Grundlage dafür sind zwei Punkte. Zum ersten ist für Gebäude entlang der neuen Straße ein abwechslungsreiches, plastisches und teilweise leicht gefaltetes Fassadenspiel vorgesehen. Dadurch erhält die Straße den harmonischen Charakter einer klassischen Altbaustraße. Zum Zweiten wird es dort keinen Autoverkehr geben. Die Straße wird, ähnlich wie seit einigen Jahren in Städten wie Barcelona oder Amsterdam, gleichzeitig verkehrsstill, begrünt und durch Restaurants, Geschäfte und Anwohner belebt sein.
Die 140 m lange Straße kann man auch als ein gebautes Manifest verstehen. Sie präsentiert ein plausibles Richtungsbeispiel für weitere Straßentransformationen im Stadtbild von Frankfurt am Main.

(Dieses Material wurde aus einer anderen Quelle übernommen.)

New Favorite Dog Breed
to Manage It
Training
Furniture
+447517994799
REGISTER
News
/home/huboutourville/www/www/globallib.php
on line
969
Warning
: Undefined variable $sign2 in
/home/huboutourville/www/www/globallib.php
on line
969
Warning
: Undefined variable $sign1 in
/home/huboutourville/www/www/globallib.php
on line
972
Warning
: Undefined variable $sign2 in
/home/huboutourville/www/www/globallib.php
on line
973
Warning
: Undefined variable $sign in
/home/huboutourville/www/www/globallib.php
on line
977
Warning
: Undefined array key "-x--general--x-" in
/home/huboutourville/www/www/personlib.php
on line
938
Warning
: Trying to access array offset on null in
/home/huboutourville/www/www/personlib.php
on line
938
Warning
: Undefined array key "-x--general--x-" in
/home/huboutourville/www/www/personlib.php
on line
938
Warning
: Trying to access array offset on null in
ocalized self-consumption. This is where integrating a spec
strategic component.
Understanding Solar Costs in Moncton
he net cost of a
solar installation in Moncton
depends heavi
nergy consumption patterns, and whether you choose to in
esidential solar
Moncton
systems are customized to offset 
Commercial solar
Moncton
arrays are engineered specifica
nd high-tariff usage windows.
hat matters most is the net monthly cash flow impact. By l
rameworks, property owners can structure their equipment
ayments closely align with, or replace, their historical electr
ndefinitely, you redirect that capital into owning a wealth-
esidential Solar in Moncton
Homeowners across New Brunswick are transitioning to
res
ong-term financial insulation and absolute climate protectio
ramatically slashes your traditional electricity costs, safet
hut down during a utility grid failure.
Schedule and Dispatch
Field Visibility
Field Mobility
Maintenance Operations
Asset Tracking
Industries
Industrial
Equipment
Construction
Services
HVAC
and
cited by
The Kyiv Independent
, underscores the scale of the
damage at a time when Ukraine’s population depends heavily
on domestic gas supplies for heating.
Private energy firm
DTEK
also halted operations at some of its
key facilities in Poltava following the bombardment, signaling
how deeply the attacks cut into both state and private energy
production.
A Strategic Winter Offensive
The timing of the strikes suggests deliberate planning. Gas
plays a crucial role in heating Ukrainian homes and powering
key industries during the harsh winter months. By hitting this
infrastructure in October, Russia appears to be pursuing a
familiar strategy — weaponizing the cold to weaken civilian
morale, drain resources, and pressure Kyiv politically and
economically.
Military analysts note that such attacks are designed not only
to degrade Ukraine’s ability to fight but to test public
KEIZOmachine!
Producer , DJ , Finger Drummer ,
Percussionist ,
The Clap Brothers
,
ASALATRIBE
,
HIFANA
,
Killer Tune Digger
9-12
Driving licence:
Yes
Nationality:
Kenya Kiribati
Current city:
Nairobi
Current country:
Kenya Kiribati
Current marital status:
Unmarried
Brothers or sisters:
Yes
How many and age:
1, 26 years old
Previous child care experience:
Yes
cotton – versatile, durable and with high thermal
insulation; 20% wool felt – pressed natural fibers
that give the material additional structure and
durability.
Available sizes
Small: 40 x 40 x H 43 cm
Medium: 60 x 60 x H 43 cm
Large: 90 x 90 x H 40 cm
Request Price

Die Realisierung wurde 2018 von der OrT Group übernommen. Erfreulicherweise sorgt das städtebaulich und nachhaltig denkende Unternehmen mit weiteren Ideen und einem ambitionierten Quartiersmanagement dafür, dass das Projekt auch über den Zeitpunkt der baulichen Fertigstellung gelingt.